Yaklaşık çeyrek asırdan beri yazıp çiziyorum; bu müddet zarfında "okuyucu" denilen o mevhum kitle, benim için ilk defa Zaman yazıları münasebetiyle bir mefhum haline geldi ve kuvveden fiile geçti; okuyuculardan çok güzel mektuplar aldım ve adres yazmayı unutanlar hariç olmak üzere hepsine iki satırla da olsun "elyazısı ile" cevap vermekte titizlik gösterdim. Bu tecrübe benim için çok kıymetli ve öğretici idi; "Zaman ailesi" kavramı içinde okuyucuların da bulunduğu açıktır; ama şuracıkta okuyuculardan da razı olduğumu tam bir itminan ile beyan etmek istiyorum. Bazı kereler okuyuculardan bir kısmını üzecek şeyler yazmış olabilirim; ama öyle sanıyorum ki bu ihtilaf, okuyucu ile yazar arasındaki samimiyet ve anlayış mesafesini kesintiye uğratacak bir görüntü arz etmedi; bir içtihat farklılığı olarak kalabildi. Yazarın okuyucuları tanıması bakımından okuyucu mektuplarının ne kadar öğretici olduğunu bu vesile ile öğrendim; her hafta herkese bir şeyler öğreten ve hiç bilinmeyen şeylerden bahseden bir yazar tipi aslında mevcut değildir; ama bu zehaba kapılan oldukça fazla sayıda yazarın varlığından söz edebiliriz; bu hataya düşmemek yolundaki dikkatlerimi okuyucu mektupları tertipledi; Zaman'daki yazı tecrübemden çok şeyler kazandım ve bana mektup yazmış olsun olmasın bu sütunu ciddiyet atfederek takip eden her okuyucunun üzerimde hakkı vardır.

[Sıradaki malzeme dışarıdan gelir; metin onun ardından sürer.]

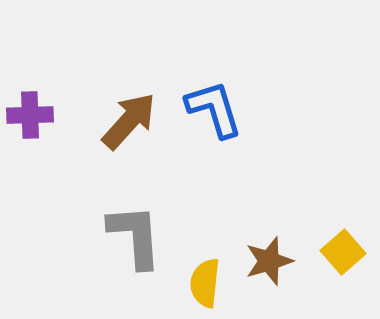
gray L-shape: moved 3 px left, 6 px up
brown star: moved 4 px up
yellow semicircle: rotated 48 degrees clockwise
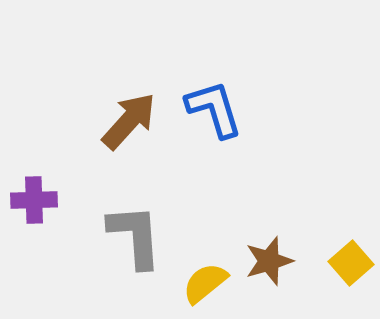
purple cross: moved 4 px right, 85 px down
yellow square: moved 8 px right, 11 px down
yellow semicircle: rotated 45 degrees clockwise
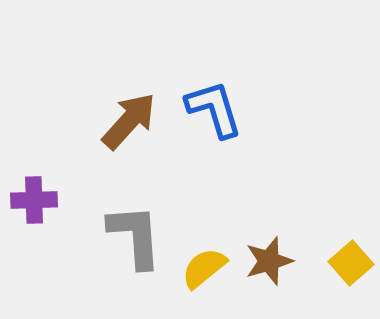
yellow semicircle: moved 1 px left, 15 px up
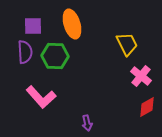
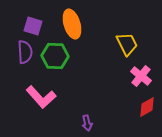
purple square: rotated 18 degrees clockwise
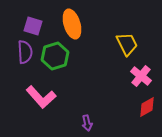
green hexagon: rotated 20 degrees counterclockwise
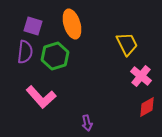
purple semicircle: rotated 10 degrees clockwise
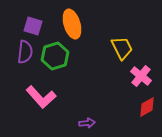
yellow trapezoid: moved 5 px left, 4 px down
purple arrow: rotated 84 degrees counterclockwise
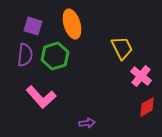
purple semicircle: moved 3 px down
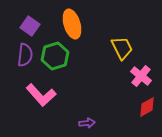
purple square: moved 3 px left; rotated 18 degrees clockwise
pink L-shape: moved 2 px up
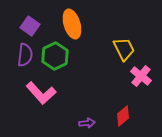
yellow trapezoid: moved 2 px right, 1 px down
green hexagon: rotated 8 degrees counterclockwise
pink L-shape: moved 2 px up
red diamond: moved 24 px left, 9 px down; rotated 10 degrees counterclockwise
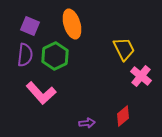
purple square: rotated 12 degrees counterclockwise
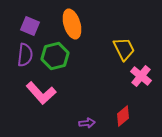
green hexagon: rotated 12 degrees clockwise
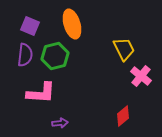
pink L-shape: rotated 44 degrees counterclockwise
purple arrow: moved 27 px left
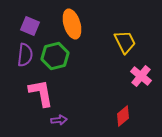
yellow trapezoid: moved 1 px right, 7 px up
pink L-shape: rotated 104 degrees counterclockwise
purple arrow: moved 1 px left, 3 px up
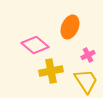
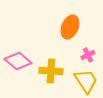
pink diamond: moved 17 px left, 16 px down
yellow cross: rotated 15 degrees clockwise
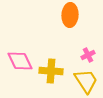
orange ellipse: moved 12 px up; rotated 20 degrees counterclockwise
pink diamond: moved 2 px right; rotated 24 degrees clockwise
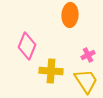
pink diamond: moved 7 px right, 15 px up; rotated 48 degrees clockwise
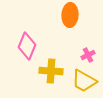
yellow trapezoid: moved 2 px left; rotated 152 degrees clockwise
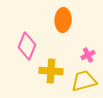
orange ellipse: moved 7 px left, 5 px down
yellow trapezoid: rotated 136 degrees clockwise
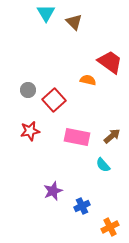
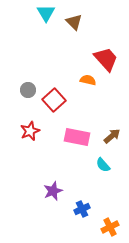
red trapezoid: moved 4 px left, 3 px up; rotated 12 degrees clockwise
red star: rotated 12 degrees counterclockwise
blue cross: moved 3 px down
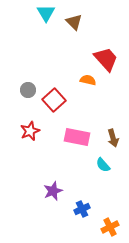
brown arrow: moved 1 px right, 2 px down; rotated 114 degrees clockwise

Okuyucunun niçin ayrıldığımı bilmek istemesi hakkıdır; bir başka gazetede daha yoğun bir programla yazmak niyetiyle bu karara vardım. Zaman Gazetesi'nin yöneticileri çok samimi bir lisanla üzüntülerini belirttiler; ben de bu sahih ve dürüst münasebeti bir noktada kesintiye uğratan tarafı teşkil ettiğim için cidden müteessirim.

Güzel bir veda yazısı yazabileceğimi sanıyordum; ama yanıldığımı görüyorum; hiçbir veda güzel olmuyor. Başta bu sütunun okuyucuları olmak üzere Zaman Gazetesi çalışanlarına, yöneticilerine ve ezcümle Zaman camiasına şükran ve minnetlerimi sunarak hatm-i kelam ediyorum; ben onların cümlesinden razı oldum; dilerim ki onlar da haklarını helal ederler.

Huda hafız!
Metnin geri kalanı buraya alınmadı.